## Task material
════════

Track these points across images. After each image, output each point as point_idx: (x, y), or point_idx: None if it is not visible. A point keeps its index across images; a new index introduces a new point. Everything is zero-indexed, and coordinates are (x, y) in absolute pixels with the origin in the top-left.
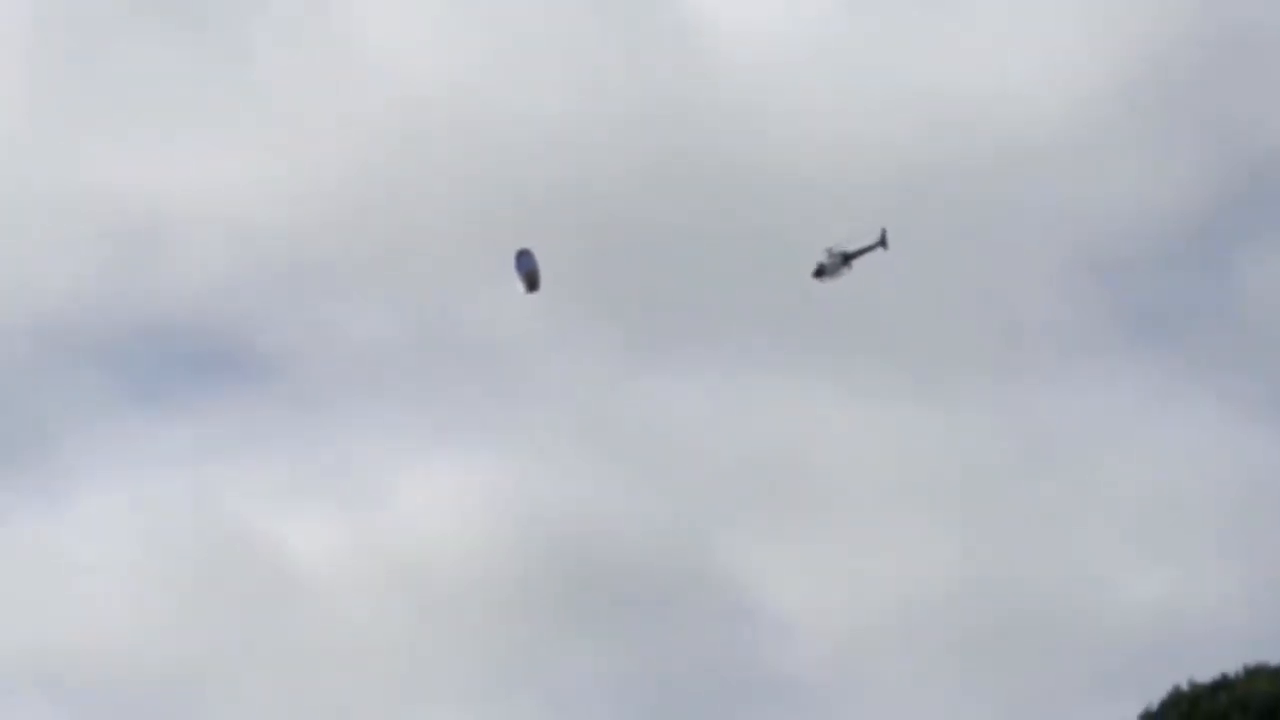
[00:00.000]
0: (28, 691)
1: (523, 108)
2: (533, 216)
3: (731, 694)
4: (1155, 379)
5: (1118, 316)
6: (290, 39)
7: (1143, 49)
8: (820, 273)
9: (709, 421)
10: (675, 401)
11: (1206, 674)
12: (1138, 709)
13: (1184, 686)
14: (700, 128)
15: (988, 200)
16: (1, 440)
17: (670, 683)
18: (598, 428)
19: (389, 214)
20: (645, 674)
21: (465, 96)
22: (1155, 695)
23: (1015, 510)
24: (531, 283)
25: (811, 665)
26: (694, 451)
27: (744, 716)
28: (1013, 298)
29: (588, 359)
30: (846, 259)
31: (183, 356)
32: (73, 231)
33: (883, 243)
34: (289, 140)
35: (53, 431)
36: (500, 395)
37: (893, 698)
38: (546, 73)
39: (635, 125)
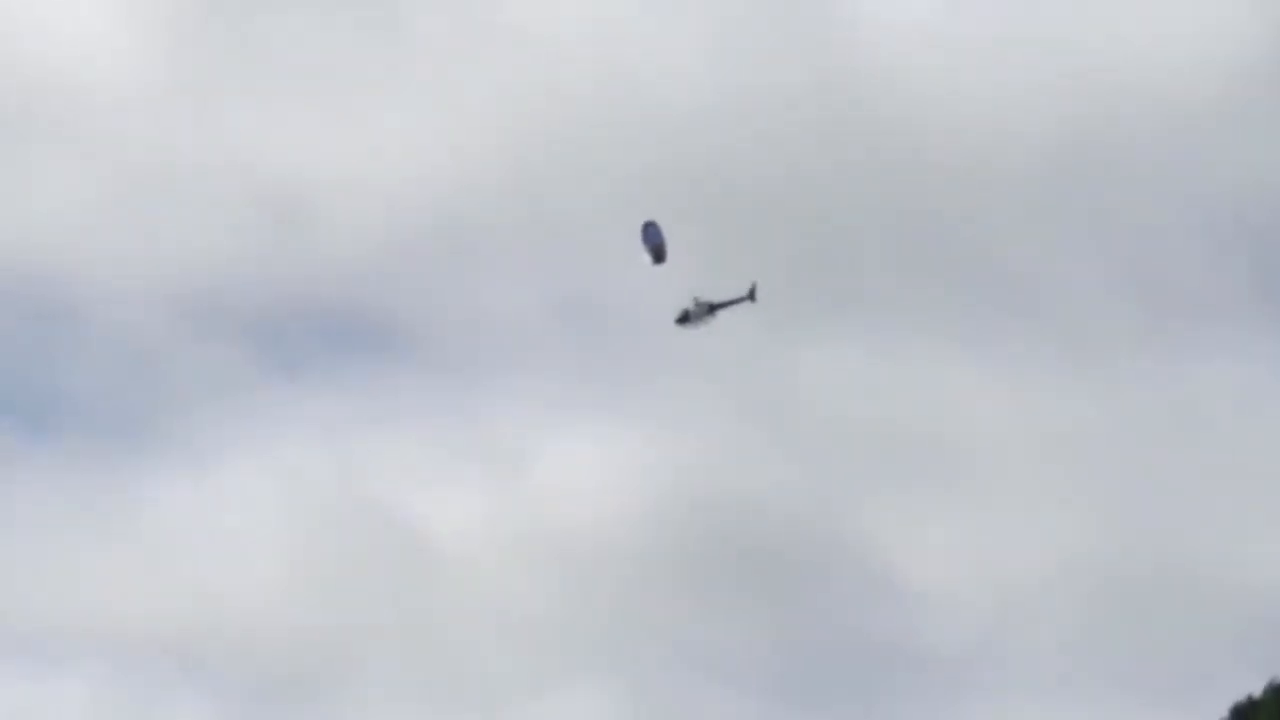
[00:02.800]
0: (168, 665)
1: (673, 83)
2: (680, 190)
3: (872, 665)
4: None
5: (1268, 285)
6: (444, 10)
7: None
8: (685, 319)
9: (852, 392)
10: (819, 372)
11: None
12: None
13: None
14: (850, 99)
15: (1137, 168)
16: (145, 413)
17: (811, 655)
18: (740, 399)
19: (535, 187)
20: (786, 646)
21: (616, 71)
22: None
23: (1159, 480)
24: (658, 255)
25: (954, 638)
26: (837, 422)
27: (884, 688)
28: (1161, 266)
29: (731, 330)
30: (712, 309)
31: (326, 329)
32: (218, 203)
33: (751, 296)
34: (439, 113)
35: (196, 404)
36: (643, 367)
37: (1033, 669)
38: (700, 50)
39: (787, 99)
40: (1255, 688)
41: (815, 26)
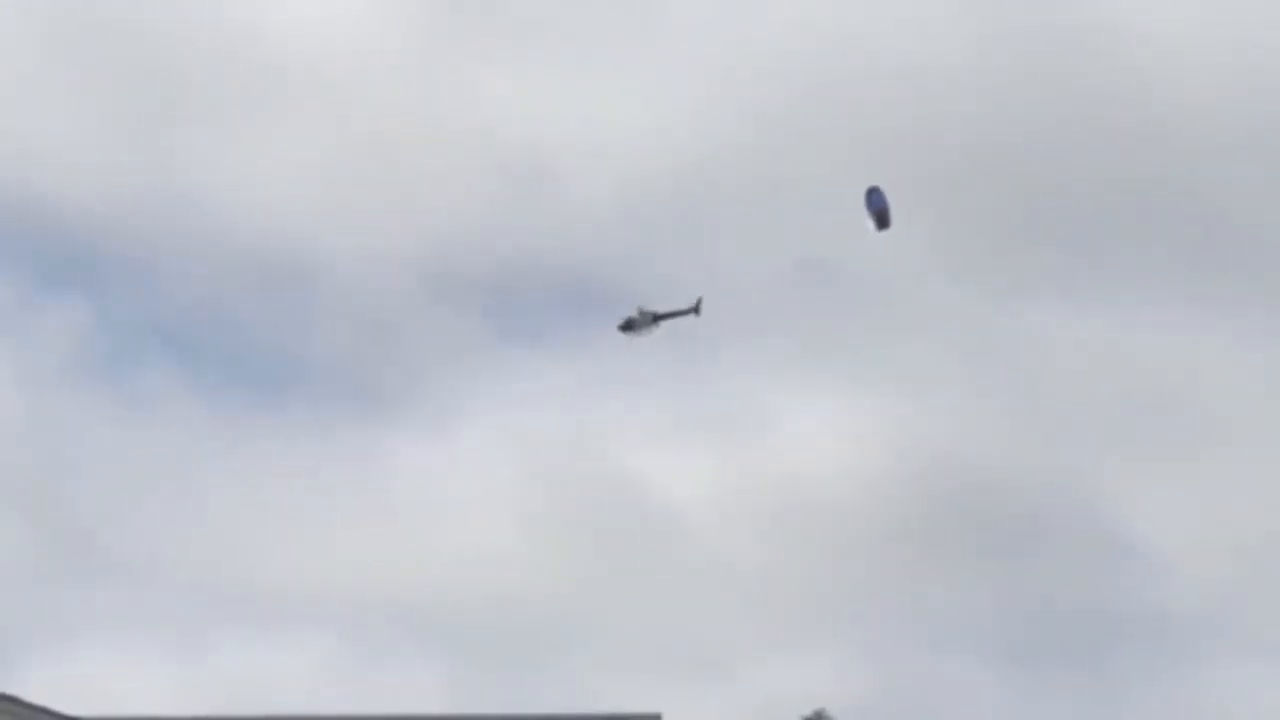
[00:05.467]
0: (402, 630)
1: (907, 46)
2: (916, 152)
3: (1107, 629)
4: None
5: None
6: None
7: None
8: (629, 327)
9: (1089, 354)
10: (1056, 334)
11: None
12: None
13: None
14: (1085, 61)
15: None
16: (383, 378)
17: (1046, 619)
18: (977, 361)
19: (770, 151)
20: (1021, 611)
21: (850, 36)
22: None
23: None
24: (882, 221)
25: (1192, 601)
26: (1074, 384)
27: (1120, 651)
28: None
29: (968, 293)
30: (656, 319)
31: (564, 294)
32: (457, 166)
33: (695, 309)
34: (680, 78)
35: (433, 369)
36: (879, 331)
37: (1272, 633)
38: (932, 11)
39: (1020, 63)
40: None
41: None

════════

## What this task involves
Could you output all of the records exactly, without their pictures?

## Task answer
Track these points across images. After each image, output each point as point_idx: (x, y), or point_idx: None if it is not visible. A point keeps its index across images; a new index introduces a new point. Everything is zero-indexed, and coordinates are (x, y) in absolute pixels with the origin in the top-left.
[00:00.000]
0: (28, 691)
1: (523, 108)
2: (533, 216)
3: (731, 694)
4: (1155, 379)
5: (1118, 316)
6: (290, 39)
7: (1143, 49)
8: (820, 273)
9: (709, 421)
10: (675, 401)
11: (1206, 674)
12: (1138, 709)
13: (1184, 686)
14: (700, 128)
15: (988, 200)
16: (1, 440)
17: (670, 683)
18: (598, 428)
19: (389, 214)
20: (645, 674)
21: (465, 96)
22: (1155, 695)
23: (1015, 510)
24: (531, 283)
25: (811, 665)
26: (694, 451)
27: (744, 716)
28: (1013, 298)
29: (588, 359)
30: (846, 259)
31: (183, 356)
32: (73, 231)
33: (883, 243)
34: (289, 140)
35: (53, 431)
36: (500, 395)
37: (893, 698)
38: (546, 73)
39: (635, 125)
[00:02.800]
0: (168, 665)
1: (673, 83)
2: (680, 190)
3: (872, 665)
4: None
5: (1268, 285)
6: (444, 10)
7: None
8: (685, 319)
9: (852, 392)
10: (819, 372)
11: None
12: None
13: None
14: (850, 99)
15: (1137, 168)
16: (145, 413)
17: (811, 655)
18: (740, 399)
19: (535, 187)
20: (786, 646)
21: (616, 71)
22: None
23: (1159, 480)
24: (658, 255)
25: (954, 638)
26: (837, 422)
27: (884, 688)
28: (1161, 266)
29: (731, 330)
30: (712, 309)
31: (326, 329)
32: (218, 203)
33: (751, 296)
34: (439, 113)
35: (196, 404)
36: (643, 367)
37: (1033, 669)
38: (700, 50)
39: (787, 99)
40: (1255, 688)
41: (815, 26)
[00:05.467]
0: (402, 630)
1: (907, 46)
2: (916, 152)
3: (1107, 629)
4: None
5: None
6: None
7: None
8: (629, 327)
9: (1089, 354)
10: (1056, 334)
11: None
12: None
13: None
14: (1085, 61)
15: None
16: (383, 378)
17: (1046, 619)
18: (977, 361)
19: (770, 151)
20: (1021, 611)
21: (850, 36)
22: None
23: None
24: (882, 221)
25: (1192, 601)
26: (1074, 384)
27: (1120, 651)
28: None
29: (968, 293)
30: (656, 319)
31: (564, 294)
32: (457, 166)
33: (695, 309)
34: (680, 78)
35: (433, 369)
36: (879, 331)
37: (1272, 633)
38: (932, 11)
39: (1020, 63)
40: None
41: None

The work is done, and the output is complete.